Qui sont ces femmes qui monnaient leur intimité par webcam interposée ?
Jeudi soir, 20 h. Webcam connectée. Confortablement installée dans son canapé, décolleté plongeant et petite culotte rose pastel, Littledevil attend le client. Comme des milliers d’autres filles à la même heure, elle guette le message, le commentaire, le « Salut bébé » d’un utilisateur de passage ou d’un consommateur fidèle. Littledevil est ce qu’on appelle une « cam girl ». Un pur produit made in internet. Une de ces jeunes filles qui, pour quelques euros, consentent à dévoiler leur corps à des visiteurs anonymes de l’autre côté de l’écran. Striptease, danse érotique, masturbation ou simples conversations, elles s’exhibent en toute décontraction. Rien qui puisse être assimilé à de la prostitution, puisqu’il n’y a absolument aucun contact physique. Un phénomène nouveau ? Certainement pas. Juste une version actuelle du « téléphone rose ». Une pratique parfaitement légale aux yeux de la loi, et qui prend de plus en plus d’ampleur aux dires des principales intéressées. C’est qu’entre spams et liens automatiques qui s’affichent au gré de la navigation en ligne (en particulier depuis les sites de streaming), difficile d’échapper à l’invitation.
Les Cam quoi ?
Un rapide coup d’œil sur les sites où « vivent », dansent, mangent et se trémoussent les cam girls (Chaturbate, Wizzcam Files, Erotica Guids, Cam4, pour ne citer que les plus fréquentés) suffit pour se rendre compte de la diversité des langues, looks, morphologies et origines du « catalogue » : filles, couples, garçons, il y en a pour tous les goûts.

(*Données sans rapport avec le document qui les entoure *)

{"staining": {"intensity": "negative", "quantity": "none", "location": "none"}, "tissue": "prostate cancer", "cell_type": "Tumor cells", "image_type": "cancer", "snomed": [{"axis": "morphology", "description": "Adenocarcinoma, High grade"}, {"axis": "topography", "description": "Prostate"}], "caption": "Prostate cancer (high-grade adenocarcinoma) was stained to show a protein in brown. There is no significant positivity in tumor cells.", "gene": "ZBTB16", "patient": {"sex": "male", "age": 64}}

Pour devenir cam girl, rien de plus simple : il suffit de disposer d’une webcam, d’un ordi et d’une connexion internet. Des slogans aguicheurs comme « Commencez à gagner beaucoup d’argent, c’est simple, gratuit et amusant » accompagnent bien souvent le formulaire et les conditions d’inscription.
En ce qui concerne l’âge, en revanche, une règle intransgressible : pour postuler, il faut avoir 18 ans ou plus, carte d’identité à l’appui. Pas de mineure, en théorie, dans les rangs des jeunes femmes qui exercent cette activité. Sachant qu’il serait facile, pour les autorités, de vérifier l’identité de chaque fille, on imagine la prudence des exploitants de sites.
Car, dans ce métier, l’anonymat est tout relatif. Si leur nom est remplacé par un pseudo, la plupart posent à visage découvert. Sur leur lit, dans ce qui ressemble à une chambre ou à un « salon privé » (une pièce meublée d’un matelas). Accessibles en apparence, mais très difficiles à approcher dans la réalité.
Par mesure de sécurité, très peu d’entre elles communiquent leur adresse mail, et l’unique moyen de les aborder reste la messagerie instantanée, peu propice à une conversation suivie. Pourtant, après deux soirées de connexion et quelques messages échangés, Amber, la trentaine, épouse et maman, se prend au jeu de l’interview et accepte de se confier à propos de son quotidien derrière l’écran.
Ancienne gérante dans l’horeca, elle a envoyé balader sa vie professionnelle il y a deux ans pour se consacrer à plein temps à son nouveau métier. « J’étais manager dans un restaurant et je travaillais plus de 50 heures par semaine. Je détestais mon travail, mais je continuais parce que je vis dans une petite ville avec peu d’autres opportunités, raconte-t-elle. Après deux mois en tant que cam girl, j’ai quitté mon job au restaurant. J’étais beaucoup plus heureuse et, bizarrement, je me sentais beaucoup moins abusée et dévalorisée. »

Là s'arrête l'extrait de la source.